A Memory of Dorchester.

My earliest memories are of the married quarters, well into the interior of the barracks of the Dorset Regiment. My father had escaped the poverty of the East End of London in 1923. By 1937 he was a very formidable sergeant of the Second Battalion of the Dorsets.
I used to run through the archway of the keep every morning to the Grove School and I was all of about six years old. My memory is vivid. There was an army controlled grocery store (Naafi) and it might have been within the barracks. As a small boy. I was fascinated by a machine that cut ham or beef in slices. The name on the machine was Buerkel or like that.
An RAF airplane came down on the moors and it did not catch fire. My father was out there telling people not to smoke. It came up Colliton Walk on a lorry and was a fabric job with huge wheels.

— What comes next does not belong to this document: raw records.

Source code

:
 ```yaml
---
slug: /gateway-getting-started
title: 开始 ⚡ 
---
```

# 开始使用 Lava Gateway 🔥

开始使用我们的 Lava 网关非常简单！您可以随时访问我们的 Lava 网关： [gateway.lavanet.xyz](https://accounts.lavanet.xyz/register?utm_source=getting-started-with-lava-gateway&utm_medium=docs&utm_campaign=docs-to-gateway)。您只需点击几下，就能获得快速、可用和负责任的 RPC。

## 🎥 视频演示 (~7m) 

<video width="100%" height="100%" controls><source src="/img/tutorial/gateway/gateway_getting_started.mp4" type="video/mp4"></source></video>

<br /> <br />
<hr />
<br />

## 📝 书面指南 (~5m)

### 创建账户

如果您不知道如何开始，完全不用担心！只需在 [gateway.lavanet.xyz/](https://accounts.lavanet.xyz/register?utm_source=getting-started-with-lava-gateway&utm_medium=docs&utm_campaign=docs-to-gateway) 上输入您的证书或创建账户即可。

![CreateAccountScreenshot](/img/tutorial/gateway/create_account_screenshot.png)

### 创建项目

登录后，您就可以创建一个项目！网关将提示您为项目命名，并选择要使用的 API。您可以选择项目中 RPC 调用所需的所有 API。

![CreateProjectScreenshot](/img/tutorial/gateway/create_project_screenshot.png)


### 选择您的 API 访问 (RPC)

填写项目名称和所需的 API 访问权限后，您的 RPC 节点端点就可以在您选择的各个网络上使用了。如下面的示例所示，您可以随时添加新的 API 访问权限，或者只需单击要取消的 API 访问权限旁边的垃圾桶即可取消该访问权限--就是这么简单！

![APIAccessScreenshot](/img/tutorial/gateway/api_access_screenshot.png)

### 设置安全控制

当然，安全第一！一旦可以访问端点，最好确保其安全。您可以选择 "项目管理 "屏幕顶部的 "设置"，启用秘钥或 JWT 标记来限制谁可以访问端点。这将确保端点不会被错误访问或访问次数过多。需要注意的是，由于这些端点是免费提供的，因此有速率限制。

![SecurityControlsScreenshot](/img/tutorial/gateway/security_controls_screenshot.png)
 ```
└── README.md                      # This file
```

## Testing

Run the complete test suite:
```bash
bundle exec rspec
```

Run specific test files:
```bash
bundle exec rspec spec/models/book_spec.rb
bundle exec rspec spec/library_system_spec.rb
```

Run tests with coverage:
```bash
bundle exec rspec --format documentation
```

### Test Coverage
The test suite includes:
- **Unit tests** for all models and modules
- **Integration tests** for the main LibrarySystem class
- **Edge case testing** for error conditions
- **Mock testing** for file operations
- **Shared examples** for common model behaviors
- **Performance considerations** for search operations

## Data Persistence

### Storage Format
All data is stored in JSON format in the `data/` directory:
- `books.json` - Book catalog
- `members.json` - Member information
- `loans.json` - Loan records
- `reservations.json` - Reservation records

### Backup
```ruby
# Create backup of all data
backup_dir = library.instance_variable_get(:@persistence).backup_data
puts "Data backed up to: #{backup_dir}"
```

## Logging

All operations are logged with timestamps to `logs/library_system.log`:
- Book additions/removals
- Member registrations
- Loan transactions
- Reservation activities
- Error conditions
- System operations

I remember a little barbers shop called Russells. As I had my hair cut, there was a Victorian etching on the wall. I thought it showed knights charging on horses. Alas, at that time short sight in children was not quickly diagnosed. I must have been that way, as I found out later. When I was finished with the haircut, I went up to the long framed and glassed etching. It showed a young lady who had fallen down a cliff face. She was in a long white dress. Her flowers were strewn along a rocky ledge. These, I had thought were charging horses.
How I do remember! The marching, the shouting, the drilling. The scared stiff young recruits and so on. Huge bonfires on Guy Fawkes night were to be remembered. A man ran out with a can of petrol to revive the bonfire and survived. Thomas Hardy remarked on this tradition in Dorset.
Names I remember from that era. Frampton, Hallett, Hansell, and Purdy and also a Mrs Uppingham whom I was told later that I called Uppie. We left in 1938 for Weymouth. My gift from the Grove School was to be able to read very well and there my scholastic abilities ended.